(Extracted data entries)
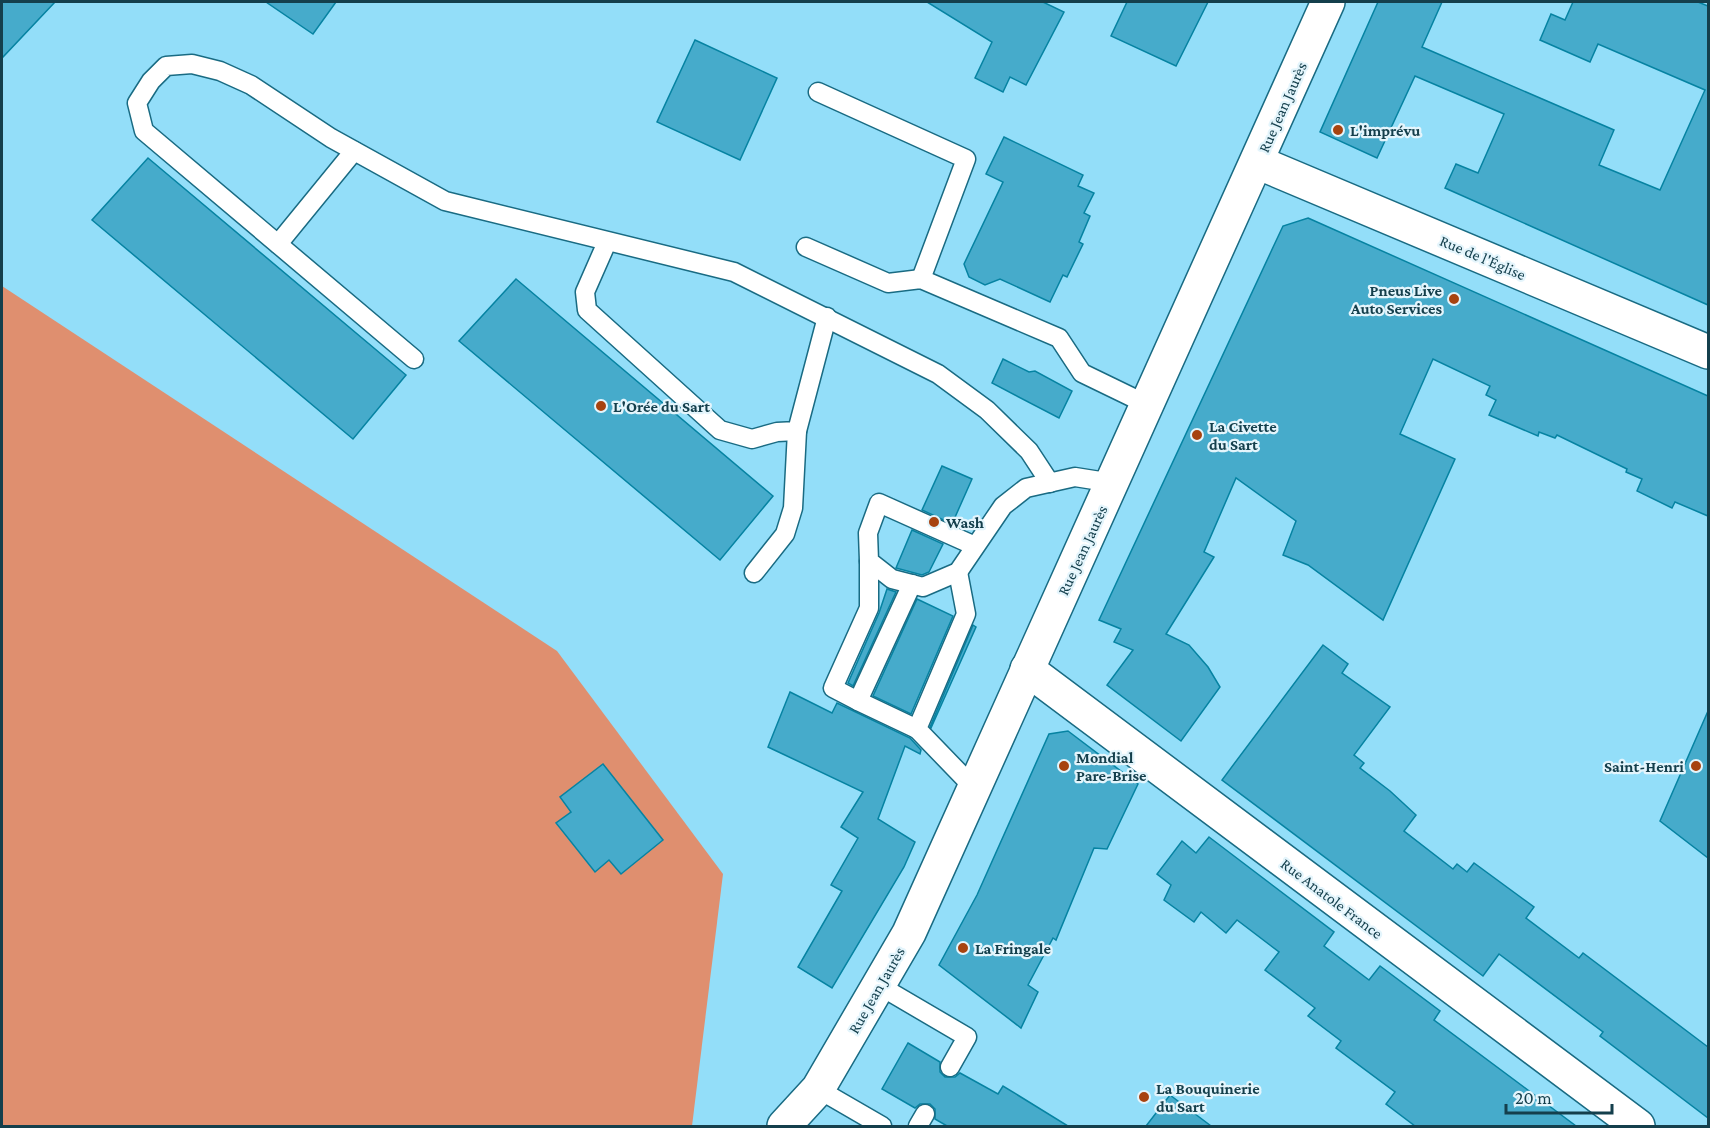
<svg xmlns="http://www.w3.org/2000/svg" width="1710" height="1128" font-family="'Crimson Pro',serif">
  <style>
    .green { fill: #df8f6f }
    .building { fill: #46abcb; stroke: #0683a2; stroke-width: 1.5 }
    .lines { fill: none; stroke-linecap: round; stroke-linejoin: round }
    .lane-casing { stroke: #196b83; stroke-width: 21 }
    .street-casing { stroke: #196b83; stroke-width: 36 }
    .primary-casing { stroke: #196b83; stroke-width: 36 }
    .lane { stroke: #fff; stroke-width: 18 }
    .street { stroke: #fff; stroke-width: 33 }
    .primary { stroke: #fff; stroke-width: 33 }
    .poi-dot { fill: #a74310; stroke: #e4f5fc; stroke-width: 2 }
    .labels { text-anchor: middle; stroke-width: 4.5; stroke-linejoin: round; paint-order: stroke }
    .street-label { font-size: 16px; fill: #143f4c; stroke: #e4f5fc }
    .poi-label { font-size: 16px; font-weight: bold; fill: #143f4c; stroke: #e4f5fc; text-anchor: start }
  </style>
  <rect width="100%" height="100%" fill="#93def9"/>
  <!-- green -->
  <polygon class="green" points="2,286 557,651 723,874 692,1126 2,1126"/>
  <!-- building -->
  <g class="building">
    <polygon points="2,2 55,2 2,58"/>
    <polygon points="266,2 336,2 313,34"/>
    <polygon points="927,2 1043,2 1064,12 1026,85 1010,77 1003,92 975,78 992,42"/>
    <polygon points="1127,2 1208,2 1176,66 1111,36"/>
    <polygon points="1378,2 1442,2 1422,47 1614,130 1599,165 1660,190 1705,90 1598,44 1590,62 1540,40 1551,14 1565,20 1573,2 1698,2 1708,6 1708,305 1445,188 1456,164 1478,173 1504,114 1415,76 1377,158 1320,132"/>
    <polygon points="695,40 777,78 740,160 657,122"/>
    <polygon points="1004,137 1083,175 1078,186 1094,193 1084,213 1090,216 1079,242 1083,244 1067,277 1063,275 1050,302 1000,279 985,285 969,277 964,264 1003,182 986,174"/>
    <polygon points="148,158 406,375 353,439 92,220"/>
    <polygon points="1308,218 1708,396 1708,516 1675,502 1672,508 1637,491 1642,479 1626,472 1627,469 1557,435 1555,438 1539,432 1538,436 1489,415 1496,400 1486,395 1490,386 1433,359 1400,434 1455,459 1383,620 1308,565 1283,555 1296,521 1236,478 1204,552 1214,557 1166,634 1189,645 1208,667 1220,687 1181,741 1107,685 1133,650 1114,642 1121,629 1099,620 1283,226"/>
    <polygon points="516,279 773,496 720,560 459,341"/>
    <polygon points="1003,359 1029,372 1035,371 1072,391 1059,418 992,383"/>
    <polygon points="942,466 972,479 952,524 922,510"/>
    <polygon points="912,530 943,544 929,572 922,575 896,568"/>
    <polygon points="887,589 896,592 853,686 848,683 879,613"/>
    <polygon points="917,599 953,616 911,714 873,696"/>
    <polygon points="973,625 976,627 931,728 930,727"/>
    <polygon points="1323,645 1348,664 1342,673 1390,707 1354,755 1364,763 1360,768 1390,791 1416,815 1404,831 1453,869 1457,864 1467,872 1474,863 1534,907 1526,918 1579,958 1583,953 1708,1047 1708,1118 1600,1036 1603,1032 1499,954 1483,976 1222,780"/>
    <polygon points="790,692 832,713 837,703 910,738 921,750 920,754 905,746 878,819 915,842 904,867 832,988 798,967 842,891 831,885 858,838 841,827 863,792 768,747"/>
    <polygon points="1708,711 1708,858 1660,821"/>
    <polygon points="1068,731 1138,784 1107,849 1094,848 1056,940 1053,938 1028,985 1038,992 1021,1028 939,965 977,895 1049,734"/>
    <polygon points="603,764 663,840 621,874 609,860 595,872 556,823 571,812 560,797"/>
    <polygon points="1209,837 1334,932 1324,946 1369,980 1380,966 1440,1011 1434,1020 1576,1126 1415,1126 1386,1104 1395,1092 1336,1048 1341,1041 1308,1016 1315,1008 1265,970 1279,952 1237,920 1226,933 1201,912 1194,922 1164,900 1171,885 1157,874 1182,841 1196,853"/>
    <polygon points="908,1043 940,1062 940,1072 945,1077 955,1077 960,1073 998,1094 1003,1086 1068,1126 947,1126 935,1119 935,1109 930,1104 920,1104 915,1108 882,1089"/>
    <polygon points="1170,1095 1211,1126 1146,1126"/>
  </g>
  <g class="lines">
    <!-- lane casing -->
    <g class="lane-casing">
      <g id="lane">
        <polyline points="818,92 966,159 921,279"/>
        <polyline points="607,242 585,292 587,310 720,430 752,439 777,432 797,431 827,317"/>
        <polyline points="278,244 354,151"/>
        <polyline points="806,247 888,283 921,279 1059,338 1082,373 1148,405"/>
        <polyline points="414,359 144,131 137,103 151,81 166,66 192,64 220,71 251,85 331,138 445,201 734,272 938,374 987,410 1029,451 1050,483"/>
        <polyline points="975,546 879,503 868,533 869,561 892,579 923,587 958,572 1003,506 1026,488 1075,477 1113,483"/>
        <polyline points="958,572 966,614 917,729 974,788"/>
        <polyline points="754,573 785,534 793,508 797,431"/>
        <polyline points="912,584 858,701 917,729"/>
        <polyline points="858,701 833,688 869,608 869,561"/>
        <polyline points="880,986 967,1037 950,1067"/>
        <polyline points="818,1089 882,1126"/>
        <polyline points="918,1126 925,1114"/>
      </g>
    </g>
    <!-- street casing -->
    <g class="street-casing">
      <g id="street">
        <polyline points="1257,162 1708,352"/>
        <polyline points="1027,669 1638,1126"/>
      </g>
    </g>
    <!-- primary casing -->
    <g class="primary-casing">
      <polyline id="primary" points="784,1126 818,1089 909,933 1328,2"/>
    </g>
    <!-- lane -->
    <use href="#lane" class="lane"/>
    <!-- street -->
    <use href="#street" class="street"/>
    <!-- primary -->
    <use href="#primary" class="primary"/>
  </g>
  <!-- markers -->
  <g class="poi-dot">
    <circle cx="1338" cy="130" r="6"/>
    <circle cx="1454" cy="299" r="6"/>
    <circle cx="601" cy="406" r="6"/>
    <circle cx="1197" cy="435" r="6"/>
    <circle cx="934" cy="522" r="6"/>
    <circle cx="1064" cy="766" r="6"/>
    <circle cx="1696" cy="766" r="6"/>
    <circle cx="963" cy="948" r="6"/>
    <circle cx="1144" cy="1097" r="6"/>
  </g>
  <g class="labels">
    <!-- street labels -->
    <g class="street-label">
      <text transform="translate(1282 107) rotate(-66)" y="6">Rue Jean Jaurès</text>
      <text transform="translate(1483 257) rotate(23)" y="6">Rue de l'Église</text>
      <text transform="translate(1082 550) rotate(-65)" y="6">Rue Jean Jaurès</text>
      <text transform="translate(1332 898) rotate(37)" y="6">Rue Anatole France</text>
      <text transform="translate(876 990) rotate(-60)" y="6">Rue Jean Jaurès</text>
    </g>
    <!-- poi labels -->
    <g class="poi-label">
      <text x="1350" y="136">L'imprévu</text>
      <text x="1442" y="296" text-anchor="end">Pneus Live<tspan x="1442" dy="18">Auto Services</tspan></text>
      <text x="613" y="412">L'Orée du Sart</text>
      <text x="1209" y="432">La Civette<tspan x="1209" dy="18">du Sart</tspan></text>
      <text x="946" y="528">Wash</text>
      <text x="1076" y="763">Mondial<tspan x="1076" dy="18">Pare-Brise</tspan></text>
      <text x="1684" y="772" text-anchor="end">Saint-Henri</text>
      <text x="975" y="954">La Fringale</text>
      <text x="1156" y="1094">La Bouquinerie<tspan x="1156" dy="18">du Sart</tspan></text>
    </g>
  </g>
  <!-- border -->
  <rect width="1710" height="1128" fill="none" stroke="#143f4c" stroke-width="6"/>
  <!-- scale -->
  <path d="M1506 1104v9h106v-9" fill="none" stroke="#143f4c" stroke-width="3"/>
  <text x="1515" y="1104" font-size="18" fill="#143f4c" stroke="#e4f5fc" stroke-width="4.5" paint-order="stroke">20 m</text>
</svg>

__YOUR ASSIGNMENT__: What is the number of lines in the records that include the word "linejoin"? Answer with that number only.

__RESPONSE__: 2